Shares of G-III rose 5.3 percent to $29.02 in the first minutes of trading, an eight-month high.
Morris Goldfarb, G-III’s chairman and chief executive officer, said the addition of the Donna Karan brands has given the company a “powerful” group of global brands.
“This great portfolio is enabling us to perform well despite significant headwinds in the marketplace,” Goldfarb said. “We are positioned to provide exciting new assortments to a range of retailers and to demonstrate leadership in our industry at a critical time. We expect to generate growth in sales and achieve higher levels of profitability as we move forward.”

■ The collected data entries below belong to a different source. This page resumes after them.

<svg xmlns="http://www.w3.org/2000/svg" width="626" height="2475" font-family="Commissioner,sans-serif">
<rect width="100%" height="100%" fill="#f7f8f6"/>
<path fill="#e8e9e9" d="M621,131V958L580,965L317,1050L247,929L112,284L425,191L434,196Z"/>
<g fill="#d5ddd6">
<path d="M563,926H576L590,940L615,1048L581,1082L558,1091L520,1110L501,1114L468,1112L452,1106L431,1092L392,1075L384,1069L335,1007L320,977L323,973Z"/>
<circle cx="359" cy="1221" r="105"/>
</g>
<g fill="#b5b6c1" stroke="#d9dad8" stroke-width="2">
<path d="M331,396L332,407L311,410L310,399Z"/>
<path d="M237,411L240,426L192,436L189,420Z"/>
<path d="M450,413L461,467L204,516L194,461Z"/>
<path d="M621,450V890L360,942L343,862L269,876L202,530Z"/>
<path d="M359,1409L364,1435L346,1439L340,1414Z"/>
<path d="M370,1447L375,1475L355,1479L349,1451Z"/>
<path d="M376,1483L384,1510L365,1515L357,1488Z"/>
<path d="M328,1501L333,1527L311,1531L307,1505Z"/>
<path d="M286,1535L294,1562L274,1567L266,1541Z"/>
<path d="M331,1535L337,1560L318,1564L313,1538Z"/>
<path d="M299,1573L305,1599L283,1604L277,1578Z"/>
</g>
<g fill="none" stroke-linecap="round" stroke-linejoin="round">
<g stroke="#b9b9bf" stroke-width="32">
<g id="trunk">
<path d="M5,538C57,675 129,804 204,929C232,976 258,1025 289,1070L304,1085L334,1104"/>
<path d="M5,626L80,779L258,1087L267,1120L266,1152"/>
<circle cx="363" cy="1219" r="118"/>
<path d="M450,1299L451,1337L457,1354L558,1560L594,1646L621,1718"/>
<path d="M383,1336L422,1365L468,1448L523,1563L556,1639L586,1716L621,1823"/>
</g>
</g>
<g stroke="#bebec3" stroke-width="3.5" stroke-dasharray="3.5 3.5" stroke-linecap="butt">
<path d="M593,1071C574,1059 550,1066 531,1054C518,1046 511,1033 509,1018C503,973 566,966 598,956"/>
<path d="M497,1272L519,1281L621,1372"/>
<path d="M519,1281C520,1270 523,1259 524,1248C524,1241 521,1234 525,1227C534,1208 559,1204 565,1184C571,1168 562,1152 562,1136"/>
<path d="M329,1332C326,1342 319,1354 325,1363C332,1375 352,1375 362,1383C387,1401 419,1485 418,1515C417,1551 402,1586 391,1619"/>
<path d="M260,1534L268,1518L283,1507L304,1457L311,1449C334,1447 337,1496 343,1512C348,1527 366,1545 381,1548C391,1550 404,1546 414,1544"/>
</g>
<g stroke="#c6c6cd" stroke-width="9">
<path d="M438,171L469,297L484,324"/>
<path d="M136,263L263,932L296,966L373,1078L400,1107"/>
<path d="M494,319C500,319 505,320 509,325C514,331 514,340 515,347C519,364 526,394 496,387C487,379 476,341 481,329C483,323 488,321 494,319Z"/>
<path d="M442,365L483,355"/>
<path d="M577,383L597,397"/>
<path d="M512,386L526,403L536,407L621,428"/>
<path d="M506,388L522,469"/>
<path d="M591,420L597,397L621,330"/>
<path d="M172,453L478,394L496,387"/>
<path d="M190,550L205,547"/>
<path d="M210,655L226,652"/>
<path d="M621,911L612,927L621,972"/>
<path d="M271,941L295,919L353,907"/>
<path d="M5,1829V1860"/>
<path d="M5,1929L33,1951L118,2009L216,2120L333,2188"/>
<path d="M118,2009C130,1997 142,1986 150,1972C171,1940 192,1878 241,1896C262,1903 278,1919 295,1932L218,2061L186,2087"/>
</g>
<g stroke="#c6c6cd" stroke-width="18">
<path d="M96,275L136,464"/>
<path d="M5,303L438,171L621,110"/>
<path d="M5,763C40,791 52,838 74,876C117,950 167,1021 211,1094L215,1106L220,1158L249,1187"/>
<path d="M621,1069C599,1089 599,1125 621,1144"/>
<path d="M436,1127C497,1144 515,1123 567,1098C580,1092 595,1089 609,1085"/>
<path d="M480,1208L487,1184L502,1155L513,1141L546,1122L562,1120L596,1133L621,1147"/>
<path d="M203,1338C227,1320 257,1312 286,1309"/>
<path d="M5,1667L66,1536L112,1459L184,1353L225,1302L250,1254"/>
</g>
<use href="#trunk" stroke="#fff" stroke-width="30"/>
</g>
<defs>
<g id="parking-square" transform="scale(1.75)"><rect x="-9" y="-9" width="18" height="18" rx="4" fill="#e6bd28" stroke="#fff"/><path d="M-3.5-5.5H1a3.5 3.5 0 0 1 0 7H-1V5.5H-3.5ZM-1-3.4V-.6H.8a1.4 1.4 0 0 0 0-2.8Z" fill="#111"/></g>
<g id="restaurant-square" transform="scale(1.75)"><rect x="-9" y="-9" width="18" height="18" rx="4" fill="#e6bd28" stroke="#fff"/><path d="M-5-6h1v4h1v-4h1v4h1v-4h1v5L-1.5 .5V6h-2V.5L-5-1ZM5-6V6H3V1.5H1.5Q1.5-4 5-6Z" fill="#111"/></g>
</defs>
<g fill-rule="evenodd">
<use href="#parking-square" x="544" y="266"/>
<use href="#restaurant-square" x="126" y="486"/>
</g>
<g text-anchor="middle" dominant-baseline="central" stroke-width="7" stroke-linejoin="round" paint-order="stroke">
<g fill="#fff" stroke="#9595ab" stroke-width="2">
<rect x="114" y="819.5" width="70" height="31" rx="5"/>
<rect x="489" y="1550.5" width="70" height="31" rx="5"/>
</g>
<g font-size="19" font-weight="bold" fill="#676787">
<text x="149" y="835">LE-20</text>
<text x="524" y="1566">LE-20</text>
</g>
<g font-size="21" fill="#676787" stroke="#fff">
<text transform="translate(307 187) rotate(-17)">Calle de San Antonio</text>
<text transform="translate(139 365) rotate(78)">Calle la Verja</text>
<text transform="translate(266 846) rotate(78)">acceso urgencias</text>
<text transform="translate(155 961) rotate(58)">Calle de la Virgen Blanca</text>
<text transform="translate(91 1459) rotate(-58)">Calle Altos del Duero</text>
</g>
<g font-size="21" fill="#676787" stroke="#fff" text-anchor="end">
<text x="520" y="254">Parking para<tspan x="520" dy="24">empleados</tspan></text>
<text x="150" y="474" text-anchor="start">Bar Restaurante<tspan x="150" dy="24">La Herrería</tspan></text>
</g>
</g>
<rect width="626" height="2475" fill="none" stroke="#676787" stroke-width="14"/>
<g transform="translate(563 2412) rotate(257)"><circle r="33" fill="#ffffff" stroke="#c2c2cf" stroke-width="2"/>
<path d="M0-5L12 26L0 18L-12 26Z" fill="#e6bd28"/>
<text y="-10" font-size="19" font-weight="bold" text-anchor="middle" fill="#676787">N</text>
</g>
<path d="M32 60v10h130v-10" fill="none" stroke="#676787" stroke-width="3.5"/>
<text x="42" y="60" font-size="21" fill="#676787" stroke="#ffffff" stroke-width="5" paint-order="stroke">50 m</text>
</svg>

G-III also operates Karl Lagerfeld Paris, Andrew Marc Bass footwear, Vilebrequin swimwear, Wilson’s Leather and also has licenses for the PVH-owned Calvin Klein and Tommy Hilfiger brands.
Goldfarb said the company is still going through a process of “store rationalization,” which began last year with the closure of 60 retail locations. During the first quarter, G-III also began the process of closing another 69 Wilson and Bass stores and another 45 locations are set to close by 2018.
“We can mitigate the pressure on our retail results while reaping the benefits of an exciting new phase of wholesale growth as we look forward to a successful second half of the year,” he said.
Given the results of the Donna Karan brands, G-III upped its full-year guidance. It now expects revenue of about $2.8 billion and net income of up to $60 million. The company had projected net sales around $2.7 billion and net income topping out at $57 million.